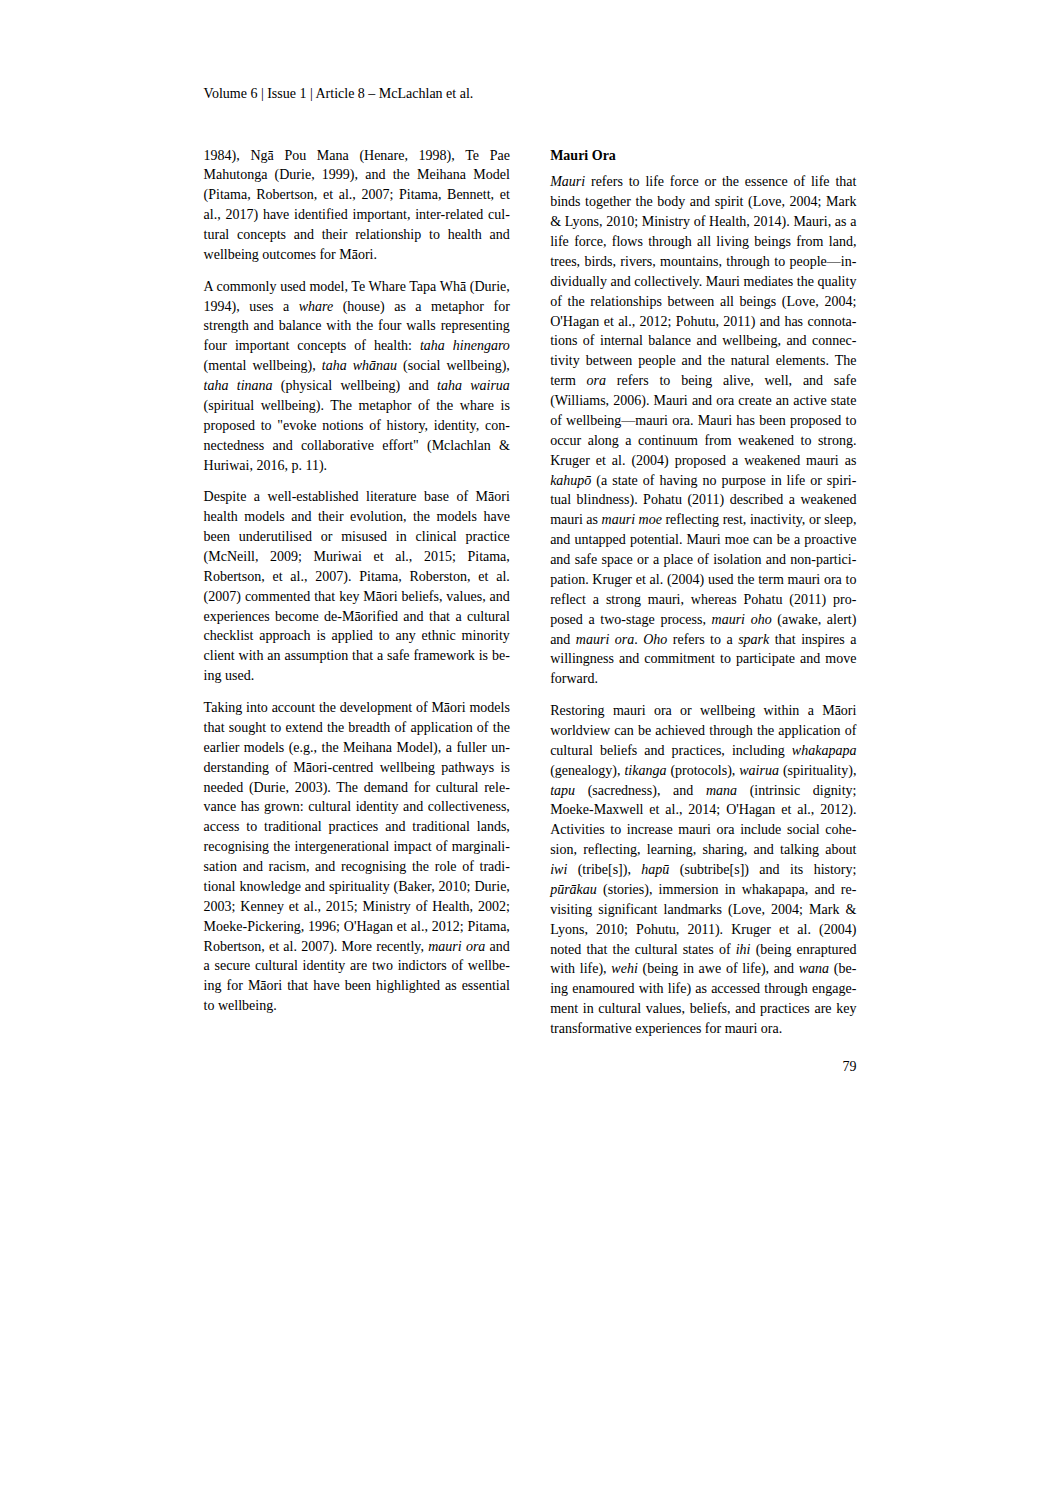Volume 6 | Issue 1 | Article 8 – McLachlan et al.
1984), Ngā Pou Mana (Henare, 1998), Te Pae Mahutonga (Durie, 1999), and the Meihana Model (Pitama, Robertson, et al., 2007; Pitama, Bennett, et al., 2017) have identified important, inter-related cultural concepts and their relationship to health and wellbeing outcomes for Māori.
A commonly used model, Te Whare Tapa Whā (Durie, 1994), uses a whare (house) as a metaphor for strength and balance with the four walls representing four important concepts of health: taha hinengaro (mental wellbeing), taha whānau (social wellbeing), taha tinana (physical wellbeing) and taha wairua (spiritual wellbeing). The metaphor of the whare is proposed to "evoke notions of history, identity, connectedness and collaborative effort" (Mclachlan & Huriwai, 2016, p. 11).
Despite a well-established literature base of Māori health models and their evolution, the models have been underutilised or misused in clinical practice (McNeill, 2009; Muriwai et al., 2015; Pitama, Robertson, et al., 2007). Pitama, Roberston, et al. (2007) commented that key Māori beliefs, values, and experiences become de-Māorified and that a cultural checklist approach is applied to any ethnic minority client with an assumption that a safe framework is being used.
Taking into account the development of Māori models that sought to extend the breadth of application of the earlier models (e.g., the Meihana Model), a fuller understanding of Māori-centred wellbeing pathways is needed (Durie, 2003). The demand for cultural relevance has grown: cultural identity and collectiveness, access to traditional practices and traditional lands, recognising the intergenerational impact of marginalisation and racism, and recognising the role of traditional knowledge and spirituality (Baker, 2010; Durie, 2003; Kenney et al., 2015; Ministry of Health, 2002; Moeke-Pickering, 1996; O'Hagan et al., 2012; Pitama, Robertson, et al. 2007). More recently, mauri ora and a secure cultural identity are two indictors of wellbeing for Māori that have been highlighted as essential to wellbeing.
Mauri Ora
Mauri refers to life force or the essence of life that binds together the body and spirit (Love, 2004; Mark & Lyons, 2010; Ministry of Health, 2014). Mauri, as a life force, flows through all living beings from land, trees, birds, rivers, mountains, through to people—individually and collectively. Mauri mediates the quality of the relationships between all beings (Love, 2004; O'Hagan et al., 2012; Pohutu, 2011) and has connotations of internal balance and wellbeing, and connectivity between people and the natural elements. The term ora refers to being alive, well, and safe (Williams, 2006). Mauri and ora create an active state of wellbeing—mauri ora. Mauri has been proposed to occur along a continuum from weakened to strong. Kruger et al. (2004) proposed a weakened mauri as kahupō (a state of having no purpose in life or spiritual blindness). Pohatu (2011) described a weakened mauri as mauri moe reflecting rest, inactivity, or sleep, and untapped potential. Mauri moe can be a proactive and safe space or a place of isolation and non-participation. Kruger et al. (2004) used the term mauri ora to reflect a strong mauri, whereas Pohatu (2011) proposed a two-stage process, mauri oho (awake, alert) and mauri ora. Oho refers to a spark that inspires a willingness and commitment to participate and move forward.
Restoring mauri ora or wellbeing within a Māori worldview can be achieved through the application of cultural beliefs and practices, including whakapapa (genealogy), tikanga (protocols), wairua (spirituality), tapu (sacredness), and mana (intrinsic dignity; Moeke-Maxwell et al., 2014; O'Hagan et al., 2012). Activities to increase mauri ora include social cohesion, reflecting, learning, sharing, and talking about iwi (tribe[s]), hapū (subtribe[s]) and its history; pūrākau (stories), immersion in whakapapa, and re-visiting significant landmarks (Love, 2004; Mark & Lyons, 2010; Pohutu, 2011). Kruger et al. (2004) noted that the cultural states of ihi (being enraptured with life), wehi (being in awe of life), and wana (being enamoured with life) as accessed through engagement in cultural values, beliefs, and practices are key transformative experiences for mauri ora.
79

:::::

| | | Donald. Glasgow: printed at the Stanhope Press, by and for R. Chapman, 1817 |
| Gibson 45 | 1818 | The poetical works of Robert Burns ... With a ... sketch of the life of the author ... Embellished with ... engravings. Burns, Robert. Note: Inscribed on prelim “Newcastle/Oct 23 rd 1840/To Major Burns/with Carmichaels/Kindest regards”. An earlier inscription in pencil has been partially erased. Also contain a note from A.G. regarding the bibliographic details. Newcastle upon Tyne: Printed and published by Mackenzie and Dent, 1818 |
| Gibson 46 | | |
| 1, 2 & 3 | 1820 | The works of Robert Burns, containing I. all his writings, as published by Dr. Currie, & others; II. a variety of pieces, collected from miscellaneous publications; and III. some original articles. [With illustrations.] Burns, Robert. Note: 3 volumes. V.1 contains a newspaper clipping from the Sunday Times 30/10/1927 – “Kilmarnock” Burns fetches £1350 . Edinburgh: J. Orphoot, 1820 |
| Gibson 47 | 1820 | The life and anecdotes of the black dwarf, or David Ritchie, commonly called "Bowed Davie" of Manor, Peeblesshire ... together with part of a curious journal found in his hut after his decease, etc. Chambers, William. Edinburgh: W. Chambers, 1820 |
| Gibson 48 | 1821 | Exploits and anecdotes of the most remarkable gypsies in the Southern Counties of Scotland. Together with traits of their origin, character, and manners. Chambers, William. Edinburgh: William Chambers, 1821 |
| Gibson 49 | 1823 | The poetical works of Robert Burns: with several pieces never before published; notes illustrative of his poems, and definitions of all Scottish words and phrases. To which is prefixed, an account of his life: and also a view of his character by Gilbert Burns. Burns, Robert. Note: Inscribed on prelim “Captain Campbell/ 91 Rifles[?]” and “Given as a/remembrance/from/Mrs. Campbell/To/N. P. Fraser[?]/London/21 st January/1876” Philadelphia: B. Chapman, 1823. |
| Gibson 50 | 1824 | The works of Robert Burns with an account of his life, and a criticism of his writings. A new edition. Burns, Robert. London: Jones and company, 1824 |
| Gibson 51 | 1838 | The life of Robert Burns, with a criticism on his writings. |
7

:::::

:: INSTRUCTIONS TO FOLLOW ::
Reproduce every line of the records containing the string "Chapman".

:: COMPLETED TASK ::
| | | Donald. Glasgow: printed at the Stanhope Press, by and for R. Chapman, 1817 |
| Gibson 49 | 1823 | The poetical works of Robert Burns: with several pieces never before published; notes illustrative of his poems, and definitions of all Scottish words and phrases. To which is prefixed, an account of his life: and also a view of his character by Gilbert Burns. Burns, Robert. Note: Inscribed on prelim “Captain Campbell/ 91 Rifles[?]” and “Given as a/remembrance/from/Mrs. Campbell/To/N. P. Fraser[?]/London/21 st January/1876” Philadelphia: B. Chapman, 1823. |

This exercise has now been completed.